Are you using our SaaS platform (Baserow.io) or self-hosting Baserow?
Self-hosted
If you are self-hosting, what version of Baserow are you running?
1.31
If you are self-hosting, which installation method do you use to run Baserow?
Docker Container
What are the exact steps to reproduce this issue?
This is not an issue.
I just wonder what to consider when setting page size limit in baserow.
I need to fetch up to 5000 rows as quickly as possible and I think if I fetched them with a higher page size limit (1000/ 5000), that would be quicker? What should I consider in terms of system load etc.?
Maybe additionally: What are other ways to increase API speed on a single API call? Would using only particular “include” fields help? RAM / CPU? Workers?
Increasing that variable allows requesting more rows per request, but it’s also used by the notification system and row history.
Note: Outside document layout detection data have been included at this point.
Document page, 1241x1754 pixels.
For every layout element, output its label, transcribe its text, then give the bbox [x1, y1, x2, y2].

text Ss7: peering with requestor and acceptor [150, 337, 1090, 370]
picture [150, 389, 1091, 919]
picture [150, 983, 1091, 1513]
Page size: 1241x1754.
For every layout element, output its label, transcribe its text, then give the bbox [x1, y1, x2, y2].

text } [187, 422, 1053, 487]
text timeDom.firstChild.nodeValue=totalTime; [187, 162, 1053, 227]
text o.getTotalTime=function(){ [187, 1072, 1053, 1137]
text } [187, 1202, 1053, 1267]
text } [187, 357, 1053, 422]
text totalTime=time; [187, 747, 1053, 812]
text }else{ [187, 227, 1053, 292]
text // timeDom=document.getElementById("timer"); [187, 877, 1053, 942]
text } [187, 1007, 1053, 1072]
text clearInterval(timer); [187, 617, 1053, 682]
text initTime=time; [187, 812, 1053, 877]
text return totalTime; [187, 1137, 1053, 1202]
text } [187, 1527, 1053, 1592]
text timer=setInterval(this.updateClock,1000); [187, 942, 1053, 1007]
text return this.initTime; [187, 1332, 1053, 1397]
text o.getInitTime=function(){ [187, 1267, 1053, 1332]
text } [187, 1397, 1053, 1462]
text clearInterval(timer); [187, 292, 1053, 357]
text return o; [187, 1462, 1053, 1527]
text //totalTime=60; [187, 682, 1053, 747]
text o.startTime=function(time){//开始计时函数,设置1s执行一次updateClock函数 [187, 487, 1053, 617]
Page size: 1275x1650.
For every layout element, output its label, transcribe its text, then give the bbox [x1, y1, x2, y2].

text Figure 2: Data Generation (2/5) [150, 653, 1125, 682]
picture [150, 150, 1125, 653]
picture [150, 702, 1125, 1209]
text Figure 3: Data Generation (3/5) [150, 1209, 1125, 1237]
As a result, more rows will be returned there as well by default, making initial requests slower when dealing with large amounts of data.
How much slower depends on many factors, so it’s difficult to give a precise estimate. You can try increasing it to 500 first, then 1000, and observe the impact. In production, we found that 200 was a good balance since tables can have many fields, but your case might be different.
Another approach is to send multiple requests in parallel for different “pages” using limit and offset. It won’t be as fast as a single request for all 5000 rows, but if your system can handle multiple concurrent requests, you can achieve similar response times without making drastic changes to that variable.
The biggest performance impact when dealing with large datasets comes from serializing fields in the response. The fewer fields included, the less data needs to be serialized and transmitted. Using include selectively would likely have the most significant effect when handling many rows.